Lieutenant Governor of Corrientes In office (1636) (1640) (1647–1648)
- Preceded by: Juan de Avedaño
- Succeeded by: Juan de Vargas Machuca

Lieutenant Governor of Santa Fe
- In office 1641–1641
- Preceded by: Bernabé de Garay
- Succeeded by: Diego de las Casas

Alcalde de la Hermandad of Buenos Aires
- In office 1629–1630
- Preceded by: ?
- Succeeded by: ?

Personal details
- Born: Amador Báez de Alpoim y Cabral de Melo 1602 Buenos Aires, Viceroyalty of Peru
- Died: 1652 (aged 49–50) Buenos Aires, Viceroyalty of Peru
- Spouse: Ana Romero de Santa Cruz

Military service
- Allegiance: Spanish Empire
- Branch/service: Spanish Army
- Years of service: 1618–1652
- Rank: General
- Unit: Fuerte de Buenos Aires

= Amador Báez de Alpoim, General =

Spanish army officer and politician

Amador Báez de Alpoim (1602–1652) was a Spanish army officer and politician, who served during the Viceroyalty of Peru as alcalde of Buenos Aires and Lieutenant Governor of Corrientes and Santa Fe (Argentina).

== Biography ==

He was born in Buenos Aires, son of Amador Vaz de Alpoim and Margarita Cabral de Melo, belonging to a family of Portuguese nobility established in the city. His parents had arrived in the Río de la Plata in the expedition of Diego Rodriguez de Valdés from Rio de Janeiro, where they had lived for some time.
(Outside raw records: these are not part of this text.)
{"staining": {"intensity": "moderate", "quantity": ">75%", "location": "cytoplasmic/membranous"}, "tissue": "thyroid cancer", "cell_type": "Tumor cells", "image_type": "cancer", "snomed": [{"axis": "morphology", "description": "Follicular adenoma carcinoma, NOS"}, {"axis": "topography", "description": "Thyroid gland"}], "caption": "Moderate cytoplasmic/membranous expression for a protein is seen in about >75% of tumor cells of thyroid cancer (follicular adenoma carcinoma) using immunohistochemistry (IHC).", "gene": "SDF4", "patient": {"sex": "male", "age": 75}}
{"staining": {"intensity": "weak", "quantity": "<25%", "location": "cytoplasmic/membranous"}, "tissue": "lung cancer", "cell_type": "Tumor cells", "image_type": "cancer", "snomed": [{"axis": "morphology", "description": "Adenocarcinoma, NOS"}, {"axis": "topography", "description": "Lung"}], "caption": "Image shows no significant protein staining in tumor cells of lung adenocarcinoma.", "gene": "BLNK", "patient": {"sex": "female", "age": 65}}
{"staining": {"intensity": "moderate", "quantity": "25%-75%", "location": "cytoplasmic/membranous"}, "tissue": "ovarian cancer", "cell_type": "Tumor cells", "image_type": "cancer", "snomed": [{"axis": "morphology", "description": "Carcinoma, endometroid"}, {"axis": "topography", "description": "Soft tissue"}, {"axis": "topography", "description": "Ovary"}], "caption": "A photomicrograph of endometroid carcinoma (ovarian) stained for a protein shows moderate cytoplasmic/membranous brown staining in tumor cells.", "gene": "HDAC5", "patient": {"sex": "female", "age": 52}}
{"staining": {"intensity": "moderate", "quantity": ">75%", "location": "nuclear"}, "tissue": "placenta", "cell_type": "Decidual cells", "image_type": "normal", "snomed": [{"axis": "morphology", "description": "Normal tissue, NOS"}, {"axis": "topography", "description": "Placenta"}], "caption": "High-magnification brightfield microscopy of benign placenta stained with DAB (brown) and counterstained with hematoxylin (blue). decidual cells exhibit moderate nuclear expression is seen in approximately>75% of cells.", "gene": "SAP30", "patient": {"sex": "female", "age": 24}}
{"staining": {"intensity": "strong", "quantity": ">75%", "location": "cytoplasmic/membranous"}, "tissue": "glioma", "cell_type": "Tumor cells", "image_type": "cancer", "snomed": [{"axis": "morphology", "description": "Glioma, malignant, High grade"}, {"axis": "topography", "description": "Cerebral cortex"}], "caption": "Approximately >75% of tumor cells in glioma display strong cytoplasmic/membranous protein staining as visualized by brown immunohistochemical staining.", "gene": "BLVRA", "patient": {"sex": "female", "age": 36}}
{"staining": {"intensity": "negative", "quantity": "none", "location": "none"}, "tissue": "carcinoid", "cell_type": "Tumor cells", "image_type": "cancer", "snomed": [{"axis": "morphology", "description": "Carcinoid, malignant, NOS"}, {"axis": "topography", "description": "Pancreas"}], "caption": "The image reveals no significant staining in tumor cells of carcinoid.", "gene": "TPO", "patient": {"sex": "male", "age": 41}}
He probably did his studies in El Colegio de los Jesuítas, located in front of the Fort of Buenos Aires.

Amador Báez de Alpoim held some high positions of government during the colonial period of Argentina. In 1629, he was appointed Alcalde de la hermandad, performing in the suburban areas of the province of Buenos Aires. In 1636 Alpoin bought in Potosí the title of Alférez Real, an honorary position in which the alferez carried the Royal Standard in the days of festival and in the official ceremonies, especially in the day of Saint Martin of Tours.

He had an active participation in the area of the Argentine Littoral. He was appointed as Lieutenant Governor of Santa Fé in 1640, and also he served for several periods in Corrientes Province.

In 1636 the General Amador Báez de Alpoim, led expeditions against the tribes of Serranos (inhabitants of sierra de Tandil), who had attacked the tribes Pampas (inhabited the plain).

He also devoted himself to commerce, the agriculture and livestock (Cimarron Cattle). By 1632 he had received important Indian encomiendas, by the Viceroy of Peru Luis Jerónimo de Cabrera. He had also received a "encomienda" in Ylaty (Corrientes) composed of Guarani Indians.

== Family ==
Amador Báez de Alpoim was married to Ana Romero de Santa Cruz, daughter of Francisco García Romero and Mariana González de Santa Cruz, born in Asunción (Paraguay). He and his wife were the parents of several children, including Juan Báez de Alpoim, baptized on July 23, 1645, in Buenos Aires.

The luxurious house where the Cabral de Melo Alpoim family lived had among other luxuries a Turret overlooking the coast of the Río de la Plata. It was located at the current intersections of Hipólito Yrigoyen between Balcarce and Defensa.

He had five brothers, Cristóbal Cabral de Melo (regidor), Manuel Cabral de Alpoim (lieutenant governor), Matías Cabral de Melo (cleric), Juan (captain), Antonio, and three sisters Isabel, María and Margarita.

Amador Báez de Alpoim was a descendant by direct paternal line of medieval knights of French origin, and through his mother descendant of Afonso III of Portugal. His wife was niece of Roque González de Santa Cruz, who was proclaimed saint by Pope John Paul II in 1988.